TASK:
Return each line in the records below that includes "down".

DATASET:
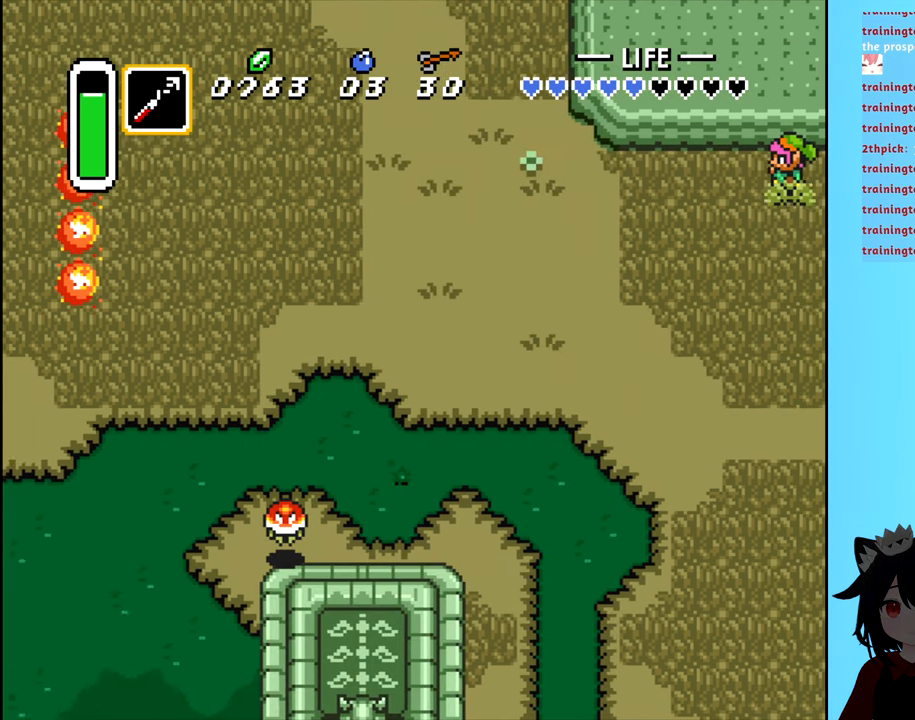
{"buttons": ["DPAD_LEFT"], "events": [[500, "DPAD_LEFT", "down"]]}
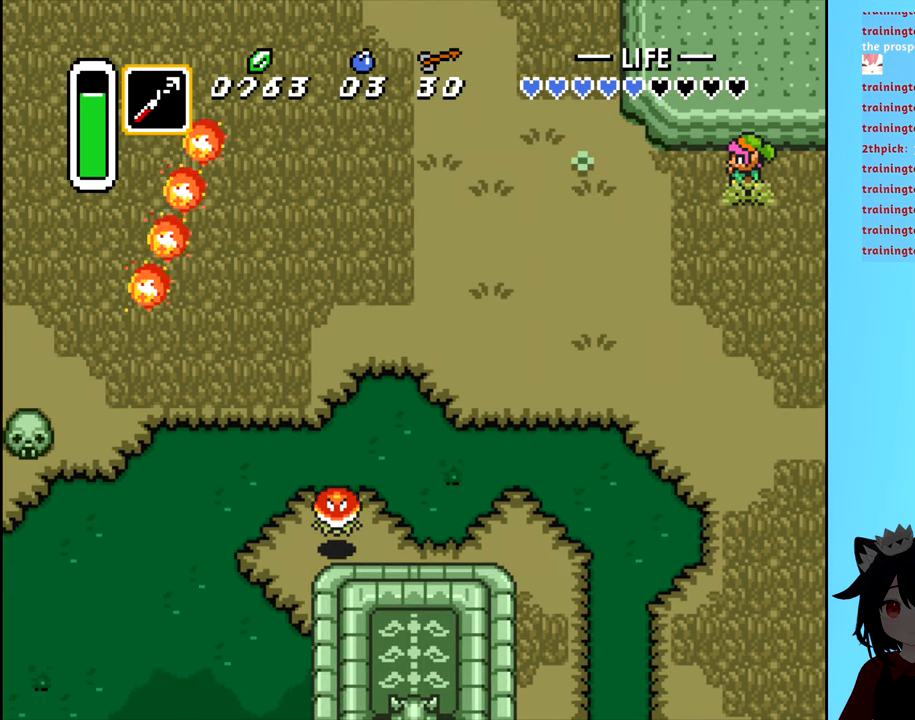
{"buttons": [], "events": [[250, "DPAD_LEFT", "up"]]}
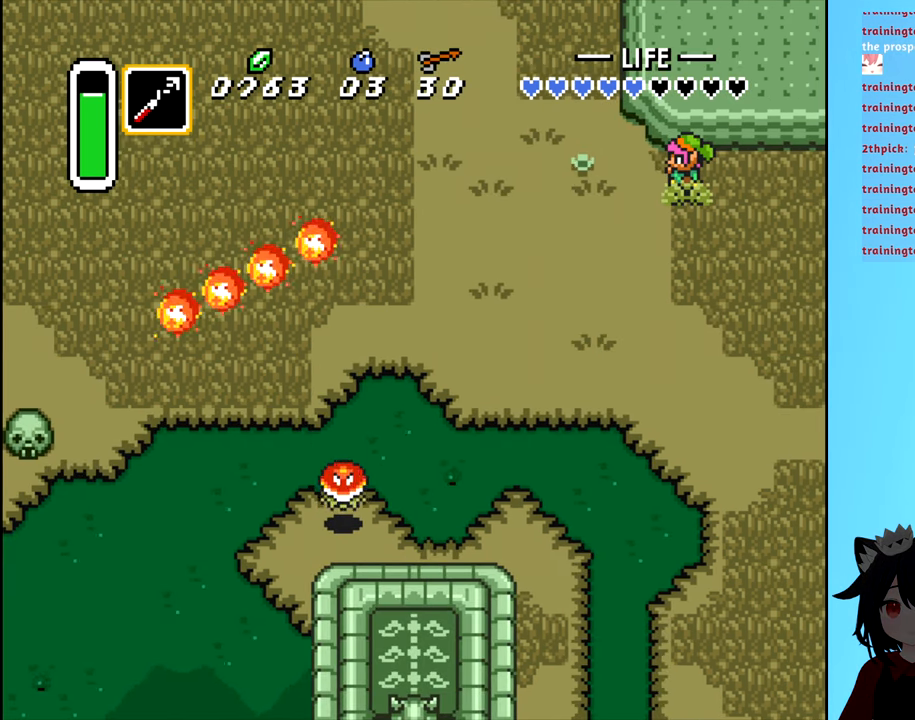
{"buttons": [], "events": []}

...

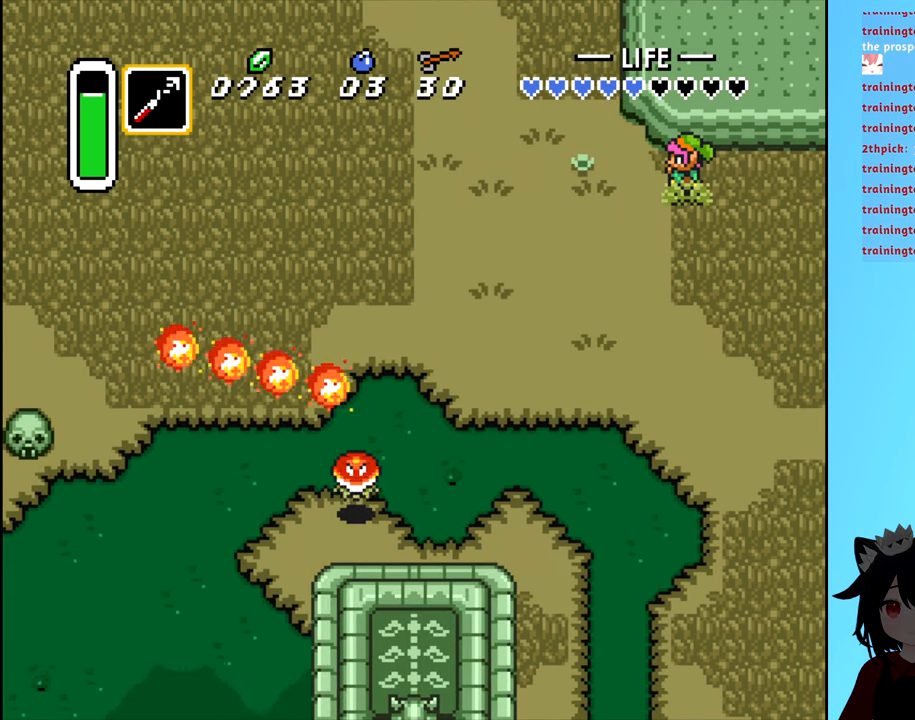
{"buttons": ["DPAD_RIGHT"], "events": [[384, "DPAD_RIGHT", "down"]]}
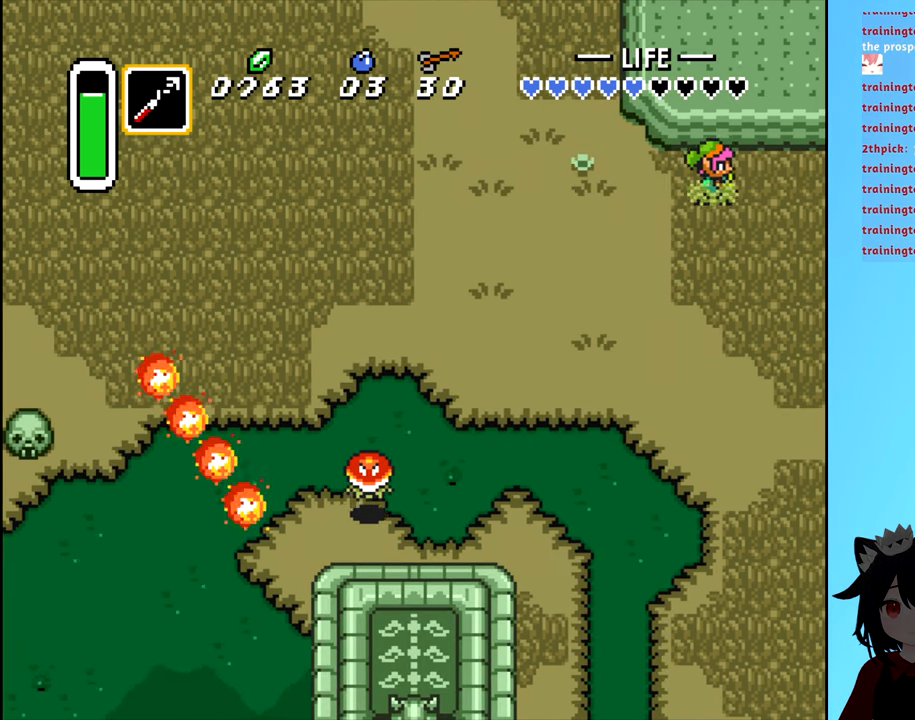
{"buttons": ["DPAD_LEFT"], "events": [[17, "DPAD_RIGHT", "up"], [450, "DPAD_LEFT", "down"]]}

TASK OUTPUT:
{"buttons": ["DPAD_LEFT"], "events": [[500, "DPAD_LEFT", "down"]]}
{"buttons": ["DPAD_RIGHT"], "events": [[384, "DPAD_RIGHT", "down"]]}
{"buttons": ["DPAD_LEFT"], "events": [[17, "DPAD_RIGHT", "up"], [450, "DPAD_LEFT", "down"]]}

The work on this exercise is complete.